On 02/23/2016 06:17 PM, Steven Rostedt wrote:
On Thu, 17 Dec 2015 12:01:52 -0500
Josef Bacik <jbacik@xxxxxx> wrote:

I noticed while using the streaming infrastructure in trace-cmd that I was
seemingly missing events. Using other tracing methods I got these events and
record->missed_events was never being set. This is because the streaming
infrastructure uses blocking reads on the per cpu trace pipe's, which means
we'll wait for an entire pages worth of data to be ready before passing it along
to the recorder. This makes it impossible to do long term tracing that requires
coupling two different events that could occur on different CPU's, and I imagine
it has been what is screwing up my trace-cmd profile runs on our giant 40 cpu
boxes. Fix trace-cmd instead to use a nonblocking read with select to wait for
data on the pipe so we don't burn CPU unnecessarily. With this patch I'm no
longer seeing missed events in my app. Thanks,

I just want to make sure I understand what is happening here.
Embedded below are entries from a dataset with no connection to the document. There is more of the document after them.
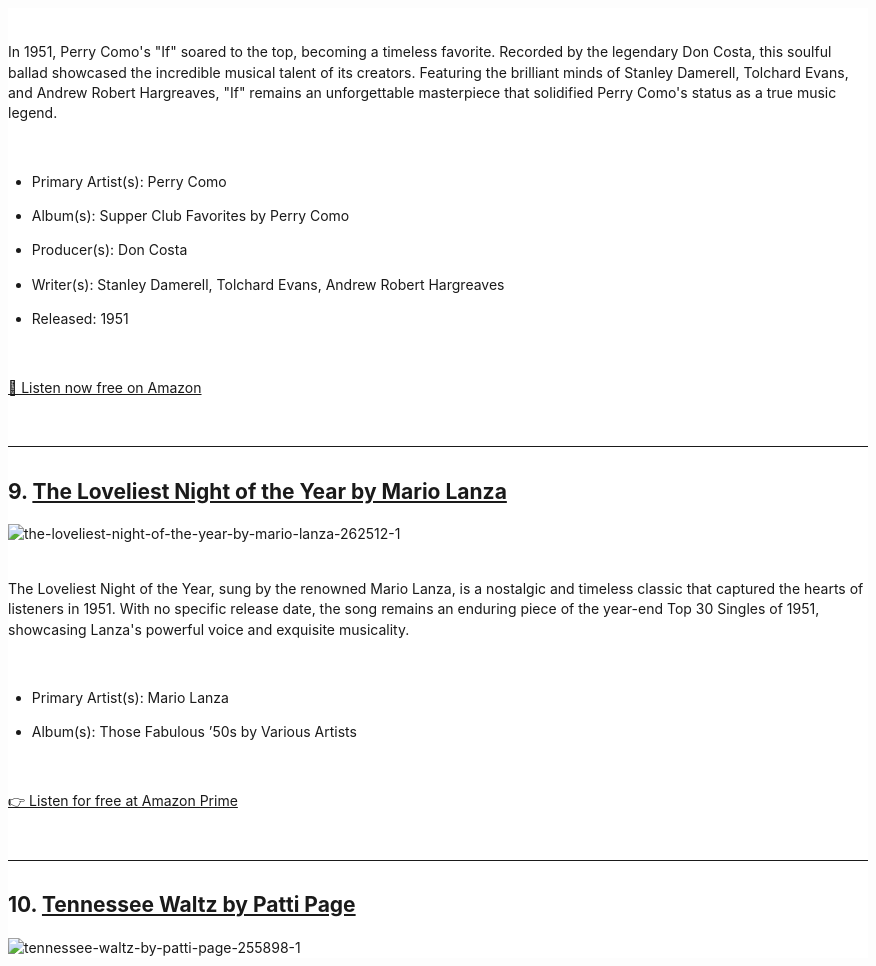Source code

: <br>

In 1951, Perry Como's "If" soared to the top, becoming a timeless favorite. Recorded by the legendary Don Costa, this soulful ballad showcased the incredible musical talent of its creators. Featuring the brilliant minds of Stanley Damerell, Tolchard Evans, and Andrew Robert Hargreaves, "If" remains an unforgettable masterpiece that solidified Perry Como's status as a true music legend.

<br>

- Primary Artist(s): Perry Como

- Album(s): Supper Club Favorites by Perry Como

- Producer(s): Don Costa

- Writer(s): Stanley Damerell, Tolchard Evans, Andrew Robert Hargreaves

- Released: 1951

<br>

[🎵 Listen now free on Amazon](https://serp.ly/amazonprime)

<br>

<hr>

## 9. [The Loveliest Night of the Year by Mario Lanza](https://serp.ly/amazon/The+Loveliest+Night+of+the+Year+by%C2%A0Mario%C2%A0Lanza?i=digital-music)

<div class="image"><img alt="the-loveliest-night-of-the-year-by-mario-lanza-262512-1" height="540" src="https://imagedelivery.net/XRNHhJkVKCwA1q8dBxfEtw/the-loveliest-night-of-the-year-by-mario-lanza-262512-1/h=540,fit=pad,background=black"/></div>

<br>

The Loveliest Night of the Year, sung by the renowned Mario Lanza, is a nostalgic and timeless classic that captured the hearts of listeners in 1951. With no specific release date, the song remains an enduring piece of the year-end Top 30 Singles of 1951, showcasing Lanza's powerful voice and exquisite musicality.

<br>

- Primary Artist(s): Mario Lanza

- Album(s): Those Fabulous ’50s by Various Artists

<br>

[👉 Listen for free at Amazon Prime](https://serp.ly/amazonprime)

<br>

<hr>

## 10. [Tennessee Waltz by Patti Page](https://serp.ly/amazon/Tennessee+Waltz+by%C2%A0Patti%C2%A0Page?i=digital-music)

<div class="image"><img alt="tennessee-waltz-by-patti-page-255898-1" height="540" src="https://imagedelivery.net/vy2bglCGN6hEeWOnSe2c7A/tennessee-waltz-by-patti-page-255898-1/h=540,fit=pad,background=black"/></div>
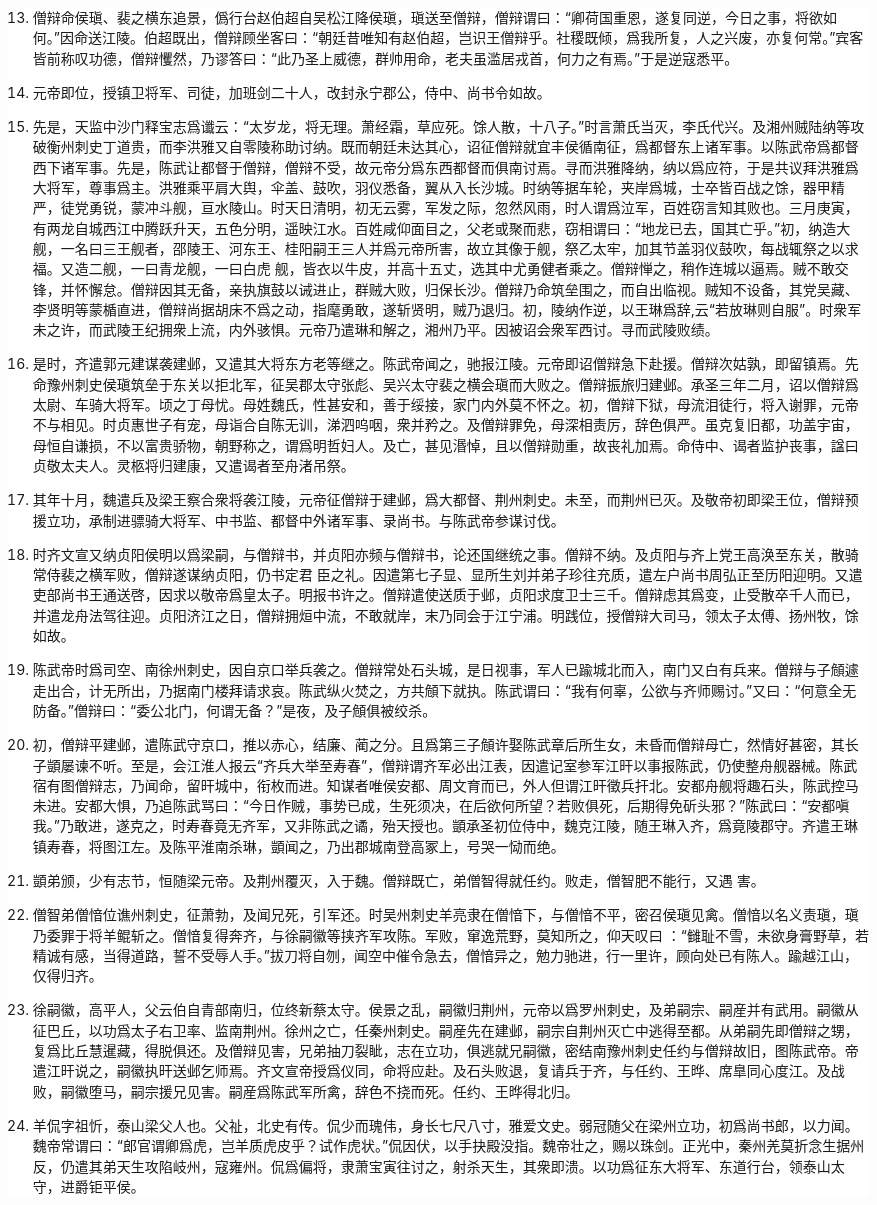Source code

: 13. <span id="王神念_羊侃_羊鸦仁-13"></span>
僧辩命侯瑱、裴之横东追景，僞行台赵伯超自吴松江降侯瑱，瑱送至僧辩，僧辩谓曰：“卿荷国重恩，遂复同逆，今日之事，将欲如何。”因命送江陵。伯超既出，僧辩顾坐客曰：“朝廷昔唯知有赵伯超，岂识王僧辩乎。社稷既倾，爲我所复，人之兴废，亦复何常。”宾客皆前称叹功德，僧辩戄然，乃谬答曰：“此乃圣上威德，群帅用命，老夫虽滥居戎首，何力之有焉。”于是逆寇悉平。

14. <span id="王神念_羊侃_羊鸦仁-14"></span>
元帝即位，授镇卫将军、司徒，加班剑二十人，改封永宁郡公，侍中、尚书令如故。

15. <span id="王神念_羊侃_羊鸦仁-15"></span>
先是，天监中沙门释宝志爲谶云：“太岁龙，将无理。萧经霜，草应死。馀人散，十八子。”时言萧氏当灭，李氏代兴。及湘州贼陆纳等攻破衡州刺史丁道贵，而李洪雅又自零陵称助讨纳。既而朝廷未达其心，诏征僧辩就宜丰侯循南征，爲都督东上诸军事。以陈武帝爲都督西下诸军事。先是，陈武让都督于僧辩，僧辩不受，故元帝分爲东西都督而俱南讨焉。寻而洪雅降纳，纳以爲应符，于是共议拜洪雅爲大将军，尊事爲主。洪雅乘平肩大舆，伞盖、鼓吹，羽仪悉备，翼从入长沙城。时纳等据车轮，夹岸爲城，士卒皆百战之馀，器甲精严，徒党勇锐，蒙冲斗舰，亘水陵山。时天日清明，初无云雾，军发之际，忽然风雨，时人谓爲泣军，百姓窃言知其败也。三月庚寅，有两龙自城西江中腾跃升天，五色分明，遥映江水。百姓咸仰面目之，父老或聚而悲，窃相谓曰：“地龙已去，国其亡乎。”初，纳造大舰，一名曰三王舰者，邵陵王、河东王、桂阳嗣王三人并爲元帝所害，故立其像于舰，祭乙太牢，加其节盖羽仪鼓吹，每战辄祭之以求福。又造二舰，一曰青龙舰，一曰白虎 舰，皆衣以牛皮，并高十五丈，选其中尤勇健者乘之。僧辩惮之，稍作连城以逼焉。贼不敢交锋，并怀懈怠。僧辩因其无备，亲执旗鼓以诫进止，群贼大败，归保长沙。僧辩乃命筑垒围之，而自出临视。贼知不设备，其党吴藏、李贤明等蒙楯直进，僧辩尚据胡床不爲之动，指麾勇敢，遂斩贤明，贼乃退归。初，陵纳作逆，以王琳爲辞,云“若放琳则自服”。时衆军未之许，而武陵王纪拥衆上流，内外骇惧。元帝乃遣琳和解之，湘州乃平。因被诏会衆军西讨。寻而武陵败绩。

16. <span id="王神念_羊侃_羊鸦仁-16"></span>
是时，齐遣郭元建谋袭建邺，又遣其大将东方老等继之。陈武帝闻之，驰报江陵。元帝即诏僧辩急下赴援。僧辩次姑孰，即留镇焉。先命豫州刺史侯瑱筑垒于东关以拒北军，征吴郡太守张彪、吴兴太守裴之横会瑱而大败之。僧辩振旅归建邺。承圣三年二月，诏以僧辩爲太尉、车骑大将军。顷之丁母忧。母姓魏氏，性甚安和，善于绥接，家门内外莫不怀之。初，僧辩下狱，母流泪徒行，将入谢罪，元帝不与相见。时贞惠世子有宠，母诣合自陈无训，涕泗呜咽，衆并矜之。及僧辩罪免，母深相责厉，辞色俱严。虽克复旧都，功盖宇宙，母恒自谦损，不以富贵骄物，朝野称之，谓爲明哲妇人。及亡，甚见湣悼，且以僧辩勋重，故丧礼加焉。命侍中、谒者监护丧事，諡曰贞敬太夫人。灵柩将归建康，又遣谒者至舟渚吊祭。

17. <span id="王神念_羊侃_羊鸦仁-17"></span>
其年十月，魏遣兵及梁王察合衆将袭江陵，元帝征僧辩于建邺，爲大都督、荆州刺史。未至，而荆州已灭。及敬帝初即梁王位，僧辩预援立功，承制进骠骑大将军、中书监、都督中外诸军事、录尚书。与陈武帝参谋讨伐。

18. <span id="王神念_羊侃_羊鸦仁-18"></span>
时齐文宣又纳贞阳侯明以爲梁嗣，与僧辩书，并贞阳亦频与僧辩书，论还国继统之事。僧辩不纳。及贞阳与齐上党王高涣至东关，散骑常侍裴之横军败，僧辩遂谋纳贞阳，仍书定君 臣之礼。因遣第七子显、显所生刘并弟子珍往充质，遣左户尚书周弘正至历阳迎明。又遣吏部尚书王通送啓，因求以敬帝爲皇太子。明报书许之。僧辩遣使送质于邺，贞阳求度卫士三千。僧辩虑其爲变，止受散卒千人而已，并遣龙舟法驾往迎。贞阳济江之日，僧辩拥烜中流，不敢就岸，末乃同会于江宁浦。明践位，授僧辩大司马，领太子太傅、扬州牧，馀如故。

19. <span id="王神念_羊侃_羊鸦仁-19"></span>
陈武帝时爲司空、南徐州刺史，因自京口举兵袭之。僧辩常处石头城，是日视事，军人已踰城北而入，南门又白有兵来。僧辩与子頠遽走出合，计无所出，乃据南门楼拜请求哀。陈武纵火焚之，方共頠下就执。陈武谓曰：“我有何辜，公欲与齐师赐讨。”又曰：“何意全无防备。”僧辩曰：“委公北门，何谓无备？”是夜，及子頠俱被绞杀。

20. <span id="王神念_羊侃_羊鸦仁-20"></span>
初，僧辩平建邺，遣陈武守京口，推以赤心，结廉、蔺之分。且爲第三子頠许娶陈武章后所生女，未昏而僧辩母亡，然情好甚密，其长子顗屡谏不听。至是，会江淮人报云“齐兵大举至寿春”，僧辩谓齐军必出江表，因遣记室参军江旰以事报陈武，仍使整舟舰器械。陈武宿有图僧辩志，乃闻命，留旰城中，衔枚而进。知谋者唯侯安都、周文育而已，外人但谓江旰徵兵扞北。安都舟舰将趣石头，陈武控马未进。安都大惧，乃追陈武骂曰：“今日作贼，事势已成，生死须决，在后欲何所望？若败俱死，后期得免斫头邪？”陈武曰：“安都嗔我。”乃敢进，遂克之，时寿春竟无齐军，又非陈武之谲，殆天授也。顗承圣初位侍中，魏克江陵，随王琳入齐，爲竟陵郡守。齐遣王琳镇寿春，将图江左。及陈平淮南杀琳，顗闻之，乃出郡城南登高冢上，号哭一恸而绝。

21. <span id="王神念_羊侃_羊鸦仁-21"></span>
顗弟颁，少有志节，恒随梁元帝。及荆州覆灭，入于魏。僧辩既亡，弟僧智得就任约。败走，僧智肥不能行，又遇 害。

22. <span id="王神念_羊侃_羊鸦仁-22"></span>
僧智弟僧愔位谯州刺史，征萧勃，及闻兄死，引军还。时吴州刺史羊亮隶在僧愔下，与僧愔不平，密召侯瑱见禽。僧愔以名义责瑱，瑱乃委罪于将羊鲲斩之。僧愔复得奔齐，与徐嗣徽等挟齐军攻陈。军败，窜逸荒野，莫知所之，仰天叹曰 ：“雠耻不雪，未欲身膏野草，若精诚有感，当得道路，誓不受辱人手。”拔刀将自刎，闻空中催令急去，僧愔异之，勉力驰进，行一里许，顾向处已有陈人。踰越江山，仅得归齐。

23. <span id="王神念_羊侃_羊鸦仁-23"></span>
徐嗣徽，高平人，父云伯自青部南归，位终新蔡太守。侯景之乱，嗣徽归荆州，元帝以爲罗州刺史，及弟嗣宗、嗣産并有武用。嗣徽从征巴丘，以功爲太子右卫率、监南荆州。徐州之亡，任秦州刺史。嗣産先在建邺，嗣宗自荆州灭亡中逃得至都。从弟嗣先即僧辩之甥，复爲比丘慧暹藏，得脱俱还。及僧辩见害，兄弟抽刀裂眦，志在立功，俱逃就兄嗣徽，密结南豫州刺史任约与僧辩故旧，图陈武帝。帝遣江旰说之，嗣徽执旰送邺乞师焉。齐文宣帝授爲仪同，命将应赴。及石头败退，复请兵于齐，与任约、王晔、席臯同心度江。及战败，嗣徽堕马，嗣宗援兄见害。嗣産爲陈武军所禽，辞色不挠而死。任约、王晔得北归。

24. <span id="王神念_羊侃_羊鸦仁-24"></span>
羊侃字祖忻，泰山梁父人也。父祉，北史有传。侃少而瑰伟，身长七尺八寸，雅爱文史。弱冠随父在梁州立功，初爲尚书郎，以力闻。魏帝常谓曰：“郎官谓卿爲虎，岂羊质虎皮乎？试作虎状。”侃因伏，以手抉殿没指。魏帝壮之，赐以珠剑。正光中，秦州羌莫折念生据州反，仍遣其弟天生攻陷岐州，寇雍州。侃爲偏将，隶萧宝寅往讨之，射杀天生，其衆即溃。以功爲征东大将军、东道行台，领泰山太守，进爵钜平侯。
This wasn't trace-cmd's default code right? This was your own app. And
I'm guessing you were matching events perhaps. That is, after seeing
some event, you looked for the other event. But if that event happened
on a CPU that isn't very active, it would wait forever, as the read
was waiting for a full page?

Or is there something else.

I don't have a problem with the patch. I just want to understand the
issue.

Yup I had an app that was watching block request issue and completion events, and occasionally a completion event would happen on some mostly idle cpu, so I wouldn't get the completion request until several hours later (the app runs all the time) when we finally had a full page to read from that cpu's buffer. Thanks,

Josef